I returned to the United States, went to college, became an art historian, and spent many years in Europe. Finally, in my mid-30’s I reunited with my Asian past when I began to study the filmmaker Yasujiro Ozu. (Ironically, in Okinawa Hiroko had taken my father to see Ohayo, one of Ozu’s late films, and he had described the delightful comedy to me in some detail. When, many years later, I finally connected the film he had described, which for a long time was marketed in the U.S. under the title “Good Morning,” to my beloved director, I asked my father if he remembered it. Although his account of the film had imbedded itself in my mind all those many years before, he had no recollection of it at all!)
In 1991, I returned to Japan, having accepted a teaching job at a college near Nagoya. That summer, my husband and I travelled south, visiting friends and tourist destinations and managing to attend memorial ceremonies for the bombings of both Hiroshima and Nagasaki. From Nagasaki, we headed, for nostalgia’s sake, to Kagoshima to catch the boat to Okinawa. No overnight sleeper this time, but our destination nevertheless required us to travel all day by bus, ferry, and train. The city had modernized, of course, but its rolling hills and comparative lack of congestion made a soothing contrast to the crowded cities of Honshu. I purchased my own Satsuma-ware, and rediscovered the hospitality I had enjoyed as a teenager when the young host at our minshuku [Japanese-style B&B] insisted on performing a tea ceremony for us.
We took the ferry to Sakurajima, but the majestic volcano seemed less benign than before. A thin layer of ash lay over the city and more thickly on the volcanic island itself. Several volcanoes near Nagasaki had erupted within the previous two years, and the ash around Kagoshima looked ominous.
Sakurajima’s largest eruption in modern times actually occurred in 1914. Thirty-five people on the island died and lava poured into the sea, creating the land bridge to the city of Kagoshima that exists today. The city itself was covered in a thick layer of ash but otherwise remained intact. Subsequently, the volcano lay quiet until 1955 when small eruptions began, hence the smoke I witnessed first in 1957. In 2009 the volcano spewed lava and ash more than a mile above its crater and exploded most recently on Feb. 5, 2016. No one was injured and Kagoshima-jin [people] considered the 2016 eruption “average.”

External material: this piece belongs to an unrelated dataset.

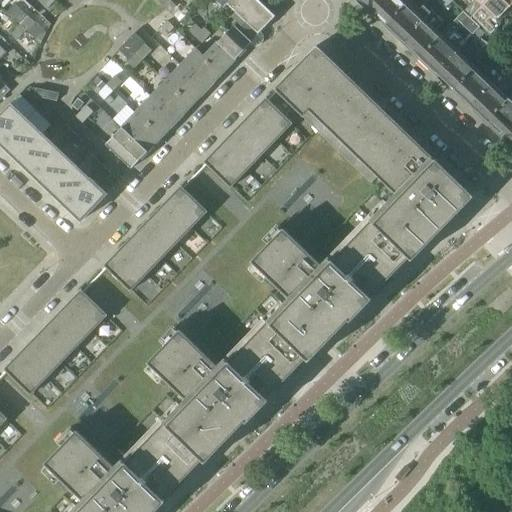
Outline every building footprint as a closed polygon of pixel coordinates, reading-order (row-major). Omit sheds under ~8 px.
[(55,0),(42,0),(40,3),(47,9),(55,0)] [(155,0),(164,8),(170,1),(168,0),(155,0)] [(231,17),(237,23),(258,0),(230,0),(223,8),(224,8),(227,5),(235,13),(231,17)] [(258,0),(237,23),(234,26),(251,43),(249,45),(253,47),(257,47),(261,45),(263,41),(263,37),(261,33),(260,32),(274,17),(259,2),(261,0),(258,0)] [(357,0),(386,27),(407,4),(402,0),(357,0)] [(441,0),(438,3),(444,9),(452,0),(451,0),(441,0)] [(470,18),(471,16),(486,0),(474,0),(463,12),(470,18)] [(496,20),(511,3),(511,0),(486,0),(471,16),(483,28),(493,17),(496,20)] [(170,1),(164,8),(172,16),(179,9),(170,1)] [(386,27),(402,42),(429,13),(429,12),(419,2),(414,7),(418,11),(417,12),(418,13),(417,14),(407,4),(386,27)] [(402,42),(419,58),(441,35),(436,30),(444,22),(431,10),(429,12),(429,13),(402,42)] [(465,30),(471,36),(479,28),(473,22),(470,18),(463,12),(456,18),(461,23),(467,29),(465,30)] [(27,16),(18,25),(25,32),(34,22),(27,16)] [(419,58),(436,74),(466,42),(454,31),(461,23),(456,18),(441,35),(419,58)] [(184,27),(195,37),(202,30),(191,20),(184,27)] [(167,22),(158,31),(164,37),(173,28),(167,22)] [(25,32),(18,25),(10,34),(17,41),(25,32)] [(196,49),(196,50),(221,74),(249,45),(251,43),(234,26),(233,26),(204,57),(196,49)] [(202,30),(195,37),(202,44),(211,34),(204,28),(202,30)] [(479,28),(471,36),(476,41),(484,33),(479,28)] [(135,34),(118,51),(129,61),(145,44),(135,34)] [(436,74),(453,91),(475,67),(470,62),(478,54),(466,42),(436,74)] [(144,45),(136,54),(142,60),(151,51),(144,45)] [(0,412),(7,419),(0,426),(0,511),(154,511),(165,501),(163,499),(201,460),(204,463),(244,422),(246,423),(268,400),(266,399),(305,359),(308,362),(348,320),(349,322),(371,299),(369,298),(408,258),(411,261),(472,197),(316,46),(274,89),(276,91),(288,103),(280,112),(292,124),(276,140),(261,156),(246,171),(243,175),(230,188),(206,164),(193,178),(204,189),(194,200),(207,212),(191,228),(176,244),(162,259),(147,275),(130,292),(106,268),(83,292),(107,316),(92,332),(77,347),(62,363),(47,378),(30,395),(6,371),(0,377),(0,397),(2,400),(0,401),(0,412)] [(196,50),(181,66),(206,90),(221,74),(196,50)] [(142,60),(136,54),(127,63),(134,69),(142,60)] [(511,59),(506,54),(501,59),(507,65),(511,59)] [(453,91),(470,107),(500,75),(487,64),(480,72),(475,67),(453,91)] [(181,66),(166,81),(191,106),(206,90),(181,66)] [(470,107),(486,122),(509,99),(503,94),(511,86),(500,75),(470,107)] [(114,76),(106,85),(112,91),(121,82),(114,76)] [(0,100),(9,91),(0,81),(0,100)] [(166,81),(150,97),(176,122),(191,106),(166,81)] [(36,92),(47,98),(51,91),(40,85),(36,92)] [(112,91),(106,85),(97,94),(104,101),(112,91)] [(51,91),(47,98),(57,104),(61,97),(51,91)] [(268,100),(280,112),(288,103),(276,91),(268,100)] [(150,97),(135,113),(161,138),(176,122),(150,97)] [(266,98),(250,115),(276,140),(292,124),(280,112),(268,100),(266,98)] [(511,102),(509,99),(486,122),(511,146),(511,102)] [(0,114),(0,146),(0,147),(26,121),(9,105),(0,114)] [(75,117),(82,124),(93,112),(86,106),(75,117)] [(135,113),(120,129),(146,153),(161,138),(135,113)] [(250,115),(235,130),(261,156),(276,140),(250,115)] [(0,147),(16,162),(42,135),(26,121),(0,147)] [(61,129),(70,137),(75,132),(66,123),(61,129)] [(146,153),(120,129),(105,145),(131,169),(146,153)] [(235,130),(220,146),(246,171),(261,156),(235,130)] [(75,132),(70,137),(78,146),(84,140),(75,132)] [(16,162),(32,177),(57,150),(42,135),(16,162)] [(204,162),(206,164),(230,188),(243,175),(246,171),(220,146),(204,162)] [(32,177),(47,192),(73,165),(57,150),(32,177)] [(89,162),(98,170),(103,165),(95,156),(89,162)] [(47,192),(63,207),(89,180),(73,165),(47,192)] [(103,165),(98,170),(107,179),(112,173),(103,165)] [(193,178),(183,188),(194,200),(204,189),(193,178)] [(105,196),(89,180),(63,207),(79,222),(105,196)] [(181,186),(165,203),(191,228),(207,212),(194,200),(183,188),(181,186)] [(165,203),(150,218),(176,244),(191,228),(165,203)] [(150,218),(135,234),(162,259),(176,244),(150,218)] [(135,234),(120,249),(147,275),(162,259),(135,234)] [(104,266),(106,268),(130,292),(147,275),(120,249),(104,266)] [(81,290),(65,306),(92,332),(107,316),(83,292),(81,290)] [(65,306),(50,322),(77,347),(92,332),(65,306)] [(50,322),(35,337),(62,363),(77,347),(50,322)] [(35,337),(20,353),(47,378),(62,363),(35,337)] [(4,369),(6,371),(30,395),(47,378),(20,353),(4,369)]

The threat posed by Sakurajima’s increased activity arises mainly from the fact that the Sendai nuclear plant in Satsumasendai, former capital of the Satsuma Domain, lies only 30 miles away. The first Sendai reactor was built in 1984, the second in 1985. (Japan’s first nuclear reactor was built in 1966.) After all of Japan’s nuclear reactors were shut down in 2011 in the wake of the Fukushima meltdown, Sendai was the first to re-open (2015). Why Japan builds reactors close to live volcanos or on tidal plains or builds them at all, given the likelihood of earthquakes, is a mystery beyond solving in this essay.
Mainly, Sakurajima’s 2016 eruption reminded me of a city dear to my heart, which, like so much of Japan, lives on the edge of disaster with calm and dignity and grace.